As a consequence of the output channel between the board and the host being split into two logical PCI Express links, the dataflow inside the data acquisition firmware is also split into two simmetric halves. In this architecture, each half decodes, aggregates and optionally processes the data received from part of the optical input channels. In the end, the stream containing event fragments and timestamped with global synchronization information is transmitted to the host to initiate the distributed event-building process, through a high-performance DMA mechanism explicitly implemented for this application. The throughput across the PCI Express link, in the downstream direction (from the add-in card to the root complex), has been measured in excess of 111 Gbps.

Optimizing the utilization of the available I/O resources is critical for the feasability of the entire architecture and requires attention to all final consumers of the available bandwidth budget:

# A. Data

Frontend data is received in different formats depending on its origin, in order to optimize the installed optical capacity while also trying to simplify the design of the different kinds of frontend circuitry. The readout board firmware has to synchronize and aggregate all the available input links, optionally perform some data processing and finally present a data stream at the output in a yet different format, this time taking into consideration the different set of constraints imposed by the PCI Express transport.

## B. Metadata

As the event-building process consumes several times the amount of bandwidth required to simply read out the PCIe40, stream metadata should be separately provided by the firmware in order to accelerate stream parsing inside the event building application.

### C. Slow control

Monitoring and configuration commands that are continously exchanged between the control system and the board over the same PCI Express link used for data acquisition must not negatively affect DAQ performance.

# IV. INFRASTRUCTURE

With the increase in the event rate and complexity to be processed by the high-level trigger, the datacenter infrastructure hosting it also requires an important upgrade, including a relocation from the current underground area to the surface. The new infrastructure that will be required to support such a design is currently undergoing an important review in order to finalize the final design during the course of this year.

# V. CONCLUSIONS

The implementation of a full-software physics trigger at the scale required by the LHCb experiment and while leveraging the network and server technologies available on the commercial market is a complex technical task.

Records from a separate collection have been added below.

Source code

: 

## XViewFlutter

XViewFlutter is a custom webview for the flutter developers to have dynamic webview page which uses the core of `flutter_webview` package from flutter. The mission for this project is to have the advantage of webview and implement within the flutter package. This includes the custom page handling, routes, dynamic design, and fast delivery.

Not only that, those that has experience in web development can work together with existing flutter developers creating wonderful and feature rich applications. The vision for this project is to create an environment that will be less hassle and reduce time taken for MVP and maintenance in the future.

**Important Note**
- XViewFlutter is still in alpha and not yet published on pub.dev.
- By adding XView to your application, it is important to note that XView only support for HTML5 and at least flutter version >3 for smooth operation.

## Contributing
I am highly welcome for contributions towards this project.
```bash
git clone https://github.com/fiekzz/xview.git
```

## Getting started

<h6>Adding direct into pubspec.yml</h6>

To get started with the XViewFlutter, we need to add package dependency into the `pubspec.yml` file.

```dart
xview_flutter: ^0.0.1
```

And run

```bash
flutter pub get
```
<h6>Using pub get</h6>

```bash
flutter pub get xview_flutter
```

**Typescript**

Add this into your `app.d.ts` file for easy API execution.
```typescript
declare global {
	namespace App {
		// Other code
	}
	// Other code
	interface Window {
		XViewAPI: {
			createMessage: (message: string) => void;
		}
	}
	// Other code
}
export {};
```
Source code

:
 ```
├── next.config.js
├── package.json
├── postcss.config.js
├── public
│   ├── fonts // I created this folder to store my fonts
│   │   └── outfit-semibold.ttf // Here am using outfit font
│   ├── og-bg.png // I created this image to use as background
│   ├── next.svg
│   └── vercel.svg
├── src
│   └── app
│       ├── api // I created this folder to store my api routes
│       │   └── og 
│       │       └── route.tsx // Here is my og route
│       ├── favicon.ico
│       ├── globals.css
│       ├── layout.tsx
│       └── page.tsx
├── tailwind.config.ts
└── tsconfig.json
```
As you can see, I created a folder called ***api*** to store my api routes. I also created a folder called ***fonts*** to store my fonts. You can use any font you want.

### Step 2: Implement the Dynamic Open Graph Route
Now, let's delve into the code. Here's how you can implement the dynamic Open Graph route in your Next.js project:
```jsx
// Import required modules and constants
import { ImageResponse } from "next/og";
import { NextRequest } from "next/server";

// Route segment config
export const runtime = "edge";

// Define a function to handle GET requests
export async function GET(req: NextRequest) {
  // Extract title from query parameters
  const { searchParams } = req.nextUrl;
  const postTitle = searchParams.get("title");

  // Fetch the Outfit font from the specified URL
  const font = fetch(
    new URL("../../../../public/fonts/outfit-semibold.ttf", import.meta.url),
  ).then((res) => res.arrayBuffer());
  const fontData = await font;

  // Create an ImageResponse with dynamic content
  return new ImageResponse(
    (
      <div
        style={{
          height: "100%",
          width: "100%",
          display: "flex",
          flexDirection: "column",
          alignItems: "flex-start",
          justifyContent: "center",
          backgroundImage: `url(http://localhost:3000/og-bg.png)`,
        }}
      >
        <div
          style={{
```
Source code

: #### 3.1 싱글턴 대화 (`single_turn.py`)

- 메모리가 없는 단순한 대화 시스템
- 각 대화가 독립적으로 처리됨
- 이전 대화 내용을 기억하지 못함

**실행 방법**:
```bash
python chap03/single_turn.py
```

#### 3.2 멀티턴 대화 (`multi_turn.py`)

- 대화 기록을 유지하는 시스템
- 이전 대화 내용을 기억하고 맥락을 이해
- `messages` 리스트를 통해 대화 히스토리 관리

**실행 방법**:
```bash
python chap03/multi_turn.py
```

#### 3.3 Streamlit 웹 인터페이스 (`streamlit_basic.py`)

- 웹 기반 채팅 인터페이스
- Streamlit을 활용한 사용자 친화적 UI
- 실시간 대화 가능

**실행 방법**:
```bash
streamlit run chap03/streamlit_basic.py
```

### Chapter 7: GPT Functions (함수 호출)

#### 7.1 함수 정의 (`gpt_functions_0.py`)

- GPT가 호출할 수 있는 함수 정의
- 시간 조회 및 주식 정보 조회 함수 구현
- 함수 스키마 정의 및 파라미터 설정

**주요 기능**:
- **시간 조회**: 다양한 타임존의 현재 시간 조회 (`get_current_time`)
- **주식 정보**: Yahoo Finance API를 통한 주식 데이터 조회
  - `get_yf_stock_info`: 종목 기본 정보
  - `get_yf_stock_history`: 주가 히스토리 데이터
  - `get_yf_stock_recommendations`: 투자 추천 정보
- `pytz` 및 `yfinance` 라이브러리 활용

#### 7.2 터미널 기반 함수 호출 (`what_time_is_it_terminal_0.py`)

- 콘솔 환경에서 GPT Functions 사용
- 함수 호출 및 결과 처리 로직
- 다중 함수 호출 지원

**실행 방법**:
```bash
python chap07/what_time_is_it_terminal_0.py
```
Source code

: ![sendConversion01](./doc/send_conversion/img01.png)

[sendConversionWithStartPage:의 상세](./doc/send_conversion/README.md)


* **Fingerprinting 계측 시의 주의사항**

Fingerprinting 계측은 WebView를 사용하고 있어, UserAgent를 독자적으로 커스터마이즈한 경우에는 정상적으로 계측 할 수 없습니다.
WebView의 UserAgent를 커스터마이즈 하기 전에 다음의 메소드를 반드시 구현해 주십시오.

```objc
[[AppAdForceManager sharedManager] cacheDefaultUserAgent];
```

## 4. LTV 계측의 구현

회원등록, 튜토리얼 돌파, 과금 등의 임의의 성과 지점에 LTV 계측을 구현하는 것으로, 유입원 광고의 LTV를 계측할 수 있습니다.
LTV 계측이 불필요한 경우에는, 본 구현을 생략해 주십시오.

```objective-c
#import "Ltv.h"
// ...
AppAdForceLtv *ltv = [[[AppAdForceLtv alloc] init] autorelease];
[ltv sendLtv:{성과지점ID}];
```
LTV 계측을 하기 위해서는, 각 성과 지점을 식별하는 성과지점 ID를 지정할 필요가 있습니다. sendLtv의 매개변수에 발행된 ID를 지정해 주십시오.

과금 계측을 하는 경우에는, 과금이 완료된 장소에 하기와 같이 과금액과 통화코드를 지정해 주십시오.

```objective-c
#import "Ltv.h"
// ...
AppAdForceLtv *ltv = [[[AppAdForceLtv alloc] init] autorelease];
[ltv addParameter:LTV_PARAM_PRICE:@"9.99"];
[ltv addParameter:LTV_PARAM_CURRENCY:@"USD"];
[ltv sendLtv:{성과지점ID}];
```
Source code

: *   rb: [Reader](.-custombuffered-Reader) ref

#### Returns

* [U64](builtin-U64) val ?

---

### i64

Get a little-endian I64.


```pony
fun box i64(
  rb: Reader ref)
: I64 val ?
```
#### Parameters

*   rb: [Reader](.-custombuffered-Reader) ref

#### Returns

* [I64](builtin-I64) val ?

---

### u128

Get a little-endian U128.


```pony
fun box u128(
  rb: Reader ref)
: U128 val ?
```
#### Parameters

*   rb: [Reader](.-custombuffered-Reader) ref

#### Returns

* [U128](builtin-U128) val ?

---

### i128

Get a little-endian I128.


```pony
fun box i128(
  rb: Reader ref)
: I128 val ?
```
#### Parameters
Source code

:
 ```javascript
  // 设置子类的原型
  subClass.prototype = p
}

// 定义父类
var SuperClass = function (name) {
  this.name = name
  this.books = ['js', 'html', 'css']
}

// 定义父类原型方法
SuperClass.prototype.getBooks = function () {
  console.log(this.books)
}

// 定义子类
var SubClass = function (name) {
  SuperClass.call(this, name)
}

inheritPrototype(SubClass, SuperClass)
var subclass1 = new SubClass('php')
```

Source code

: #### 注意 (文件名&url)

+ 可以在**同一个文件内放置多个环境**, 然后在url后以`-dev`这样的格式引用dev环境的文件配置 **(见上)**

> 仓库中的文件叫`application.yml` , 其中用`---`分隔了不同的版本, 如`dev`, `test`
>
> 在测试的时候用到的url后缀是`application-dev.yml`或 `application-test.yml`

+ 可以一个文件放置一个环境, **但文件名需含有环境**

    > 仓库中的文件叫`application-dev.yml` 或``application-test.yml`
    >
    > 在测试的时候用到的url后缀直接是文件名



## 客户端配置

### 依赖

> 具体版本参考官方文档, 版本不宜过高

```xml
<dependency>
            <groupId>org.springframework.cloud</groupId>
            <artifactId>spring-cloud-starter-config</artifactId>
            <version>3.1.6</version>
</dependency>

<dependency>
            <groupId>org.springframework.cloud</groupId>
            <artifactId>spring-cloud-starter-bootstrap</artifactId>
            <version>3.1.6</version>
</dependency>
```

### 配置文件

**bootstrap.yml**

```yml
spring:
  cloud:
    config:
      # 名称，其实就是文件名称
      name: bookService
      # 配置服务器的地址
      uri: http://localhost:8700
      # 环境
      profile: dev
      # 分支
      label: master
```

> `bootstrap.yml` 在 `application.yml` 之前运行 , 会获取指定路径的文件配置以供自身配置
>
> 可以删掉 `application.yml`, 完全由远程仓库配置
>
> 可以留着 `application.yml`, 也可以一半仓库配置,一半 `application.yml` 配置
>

Current trends towards high-speed interconnects and highdensity data-centres can be exploited to minimize cost and simplify the overall system layout.

The development of custom electronics in the online system is limited to a common high-performance hardware platform, the PCIe40.

Its generic design makes the PCIe40 suitable for a variety of fundamental tasks (data acquisition, slow and fast control), and can be applied as well outside of the LHCb experiment (as confirmed by its adoption by the ALICE experiment).

Development of hardware and software is advancing according to schedule in preparation for commissioning during the second long shutdown of the LHC.

# References

- R. Schwemmer, J. Cachemiche, N. Neufeld, C. Soos, J. Troska, and K. Wyllie, "Evaluation of 400 m, 4.8 Gbit/s Versatile Link lengths over OM3 and OM4 fibres for the LHCb upgrade," *Journal of Instrumentation*, vol. 9, no. 03, p. C03030, 2014.
- [2] C. Sos, M. B. Marin, S. Dtraz, L. Olanter, C. Sigaud, S. Storey, J. Troska, F. Vasey, and P. Vichoudis, "The Versatile Transceiver: towards production readiness," *Journal of Instrumentation*, vol. 8, no. 03, p. C03004, 2013.
- [3] P. Durante, N. Neufeld, R. Schwemmer, U. Marconi, G. Balbi, and I. Lax, "100 Gbps PCI-Express readout for the LHCb upgrade," *Nuclear Science, IEEE Transactions on*, vol. 62, no. 4, pp. 1752–1757, 2015.